City releases first-ever inventory of Boston's income-restricted housing
Mayor Martin J. Walsh today released the first ever inventory of Boston's affordable housing which documents and analyzes the type and location of the 54,247 units of income-restricted housing in the city. The comprehensive inventory, Income-Restricted Housing in Boston, issued by the Department of Neighborhood Development (DND), was released with a database of nearly 1,300 projects that show one in five housing units in Boston is income restricted. The neighborhoods with the highest percentages of income-restricted housing stock are the South End/Lower Roxbury with 48 percent, Roxbury with 45 percent, and Charlestown and Jamaica Plain with 25 percent each.

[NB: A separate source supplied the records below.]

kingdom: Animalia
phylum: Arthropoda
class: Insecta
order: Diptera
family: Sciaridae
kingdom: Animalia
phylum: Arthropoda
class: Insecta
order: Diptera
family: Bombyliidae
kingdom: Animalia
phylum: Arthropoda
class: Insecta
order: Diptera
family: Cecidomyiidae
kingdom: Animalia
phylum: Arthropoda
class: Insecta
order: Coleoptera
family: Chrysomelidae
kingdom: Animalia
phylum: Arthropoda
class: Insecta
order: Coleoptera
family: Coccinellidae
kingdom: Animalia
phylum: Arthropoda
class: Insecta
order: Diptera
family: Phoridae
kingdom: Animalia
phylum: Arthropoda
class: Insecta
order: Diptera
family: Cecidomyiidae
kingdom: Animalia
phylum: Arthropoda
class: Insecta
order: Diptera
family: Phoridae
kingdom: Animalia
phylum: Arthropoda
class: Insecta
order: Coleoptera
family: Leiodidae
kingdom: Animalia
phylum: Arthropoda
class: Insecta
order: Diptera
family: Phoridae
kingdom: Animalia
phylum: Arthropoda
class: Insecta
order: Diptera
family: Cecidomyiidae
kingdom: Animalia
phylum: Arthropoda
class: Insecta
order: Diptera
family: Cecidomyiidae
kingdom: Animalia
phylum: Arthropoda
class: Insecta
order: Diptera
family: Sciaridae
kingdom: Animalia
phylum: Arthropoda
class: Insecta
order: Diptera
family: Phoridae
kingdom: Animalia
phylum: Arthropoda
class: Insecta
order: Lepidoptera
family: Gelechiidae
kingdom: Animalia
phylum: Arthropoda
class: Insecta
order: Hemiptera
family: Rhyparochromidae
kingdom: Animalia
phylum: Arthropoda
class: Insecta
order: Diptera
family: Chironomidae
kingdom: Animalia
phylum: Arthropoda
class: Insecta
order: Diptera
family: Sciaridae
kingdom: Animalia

"Creating more affordable housing and preserving Boston's more than 54,000 income-restricted units are top priorities for my administration, and are a driving force behind our housing goals," said Mayor Walsh. "This report helps us understand how many income-restricted units there are, where they are, and to whom they are affordable, all important information as we work to increase affordable housing opportunities in our neighborhoods."
Analysis of the 54,247 income-restricted housing units shows that 66 percent of them are restricted to households earning less than 50 percent of Area Median Income (AMI), or $43,150 for a two-person household. Of those units, 20,746 units or 38 percent are restricted for households making between 31-50 percent of AMI, which ranges from $25,900 to $43,000 for a two-person household. Many of those households may also be utilizing a mobile voucher, or a tenant-based voucher.
"This report documents the hard work done by housing advocates and members of the community over decades, much of it in partnership with the City of Boston," said Vanessa Calderón-Rosado, CEO of Inquilinos Boricuas En Acción and co-chair of the Mayor's Housing Task Force. "We're proud that 48 percent of all the housing in the South End and Lower Roxbury is income-restricted, and are committed to maintaining and increasing that percentage. The positive effects that living in income-restricted housing has had on generations of Bostonians is real and long-lasting, and must be available in the future."
Income-Restricted Housing in Boston is the result of DND's collection and curation of data on all income-restricted units as part of an effort to better monitor how much affordable housing exists in the city, and where it is located. The report is also a response to goals outlined in Mayor Walsh's Housing a Changing City: Boston 2030 plan. The inventory includes data from Boston Housing Authority (BHA) public housing, privately-owned housing built with DND funding and/or on City-owned land, and privately-owned housing built without any City subsidy, for example, created using Low-Income Housing Tax Credits or as part of the Inclusionary Development Policy (IDP), including units built with funds from cash in lieu payments to the Inclusionary Development Fund.
"Boston shines on the world stage because of its people, all of whom proudly call our great City home for different reasons, adding new layers to its fabric," said Kimberly Sherman Stamler, President of Related Beal. "We look to replicate that fabric in our own buildings, creating mixed-income neighborhoods that appeal to long-standing residents and families seeking choice in housing. This report demonstrates the Walsh Administration's collaborative and forward way of thinking, offering transparent roadmaps and clear targets that help identify opportunities for developers and residents alike. We look forward to continuing to work with the City to create housing opportunities in the years ahead."
Mayor Walsh recently increased the City's overall housing targets from 53,000 to 69,000 new units by 2030, including 15,820 income-restricted units, to meet Boston's population growth. These income-restricted units will include purchasing 1,000 rental housing units from the speculative market and income-restricting them through an expanded Acquisition Opportunity Program. In addition, the City will soon announce awardees of an affordable housing funding round that includes more than $16 million in city affordable housing funds, and the first large scale awards of Community Preservation Act (CPA) funding for affordable housing development projects. The RFP for this $16 million in funding was announced in September.
As the City continues to make strides towards creating more affordable housing, it is also working with regional partners to ensure affordable housing is a reality throughout the region through the Metro Mayor's Regional Housing Task Force, and its execution of a recently-released regional housing production goal of creating 185,000 new units of housing across the region by the year 2030.